L’expérience vise à accroitre la compréhension de l’équipe de la performance musicale, et pourrait mener à des applications intéressantes, notamment dans le domaine de la santé. Pour Elaine Chew, cette approche mathématique pour décrire la performance musicale pourrait être utilisée pour décrire des signaux physiologiques corporels. Elle pourrait s’appliquer aux anomalies du rythme cardiaque par exemple, et ainsi fournir de nouvelles manière de représenter et de comprendre les variations dans l’arythmie cardiaque.
« Les musiciens décrivent des séquences et des structures variant dans le temps, et analysent leur déroulement, explique la chercheuse. Les techniques que nous utilisons pour traiter la musique peuvent aussi être utiles pour comprendre les signaux cardiovasculaires. »
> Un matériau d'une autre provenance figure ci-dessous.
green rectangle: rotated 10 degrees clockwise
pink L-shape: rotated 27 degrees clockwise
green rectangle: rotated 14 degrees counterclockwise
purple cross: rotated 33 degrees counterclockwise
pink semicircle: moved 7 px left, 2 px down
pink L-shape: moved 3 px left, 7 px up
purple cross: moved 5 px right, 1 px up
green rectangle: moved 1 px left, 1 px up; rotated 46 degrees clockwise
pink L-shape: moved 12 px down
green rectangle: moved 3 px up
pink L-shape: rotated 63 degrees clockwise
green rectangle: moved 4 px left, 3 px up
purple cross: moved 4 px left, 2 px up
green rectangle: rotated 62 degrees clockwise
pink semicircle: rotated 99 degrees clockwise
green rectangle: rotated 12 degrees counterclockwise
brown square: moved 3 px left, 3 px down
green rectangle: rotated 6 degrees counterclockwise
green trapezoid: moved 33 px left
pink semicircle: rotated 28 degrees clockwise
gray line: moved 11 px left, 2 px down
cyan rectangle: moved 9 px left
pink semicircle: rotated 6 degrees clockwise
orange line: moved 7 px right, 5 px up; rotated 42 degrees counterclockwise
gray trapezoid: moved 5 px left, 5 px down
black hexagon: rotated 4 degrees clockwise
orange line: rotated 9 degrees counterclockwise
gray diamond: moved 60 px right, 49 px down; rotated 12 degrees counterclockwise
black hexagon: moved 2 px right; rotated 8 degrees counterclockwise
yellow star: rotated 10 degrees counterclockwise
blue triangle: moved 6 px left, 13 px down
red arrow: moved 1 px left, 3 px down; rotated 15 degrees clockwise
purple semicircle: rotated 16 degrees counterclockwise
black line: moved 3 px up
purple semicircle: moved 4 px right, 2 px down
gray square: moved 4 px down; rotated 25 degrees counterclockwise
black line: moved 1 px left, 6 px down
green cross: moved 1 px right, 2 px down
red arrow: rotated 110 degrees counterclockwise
« La musique touche toute l’expérience humaine. Elle nous détend, mais nous donne aussi envie de bouger, nous inspire et nous émeut. Il serait intéressant de permettre aux individus de façonner la musique pour qu’elle leur profite intellectuellement et mentalement, pas seulement physiquement. La musique peut nous pousser aux limites de ce qui est humainement possible et réalisable. »
A propos de la chercheuse
Elaine Chew est mathématicienne et pianiste de haut niveau. Elle est chercheuse senior au CNRS, au laboratoire Sciences et Technologies de la Musique et du Son (STMS, CNRS / Sorbonne Université / Ircam / Ministère de la Culture), et professeure invitée au King’s College de Londres. Elle a obtenu son doctorat au Massachusetts Institute of Technology (MIT) ou elle a travaillé sur la modélisation mathématique de la tonalité. En 2018, elle a obtneu une bourse ERC Advanced grant puis une bourse ERC Proof of Concept en 2020.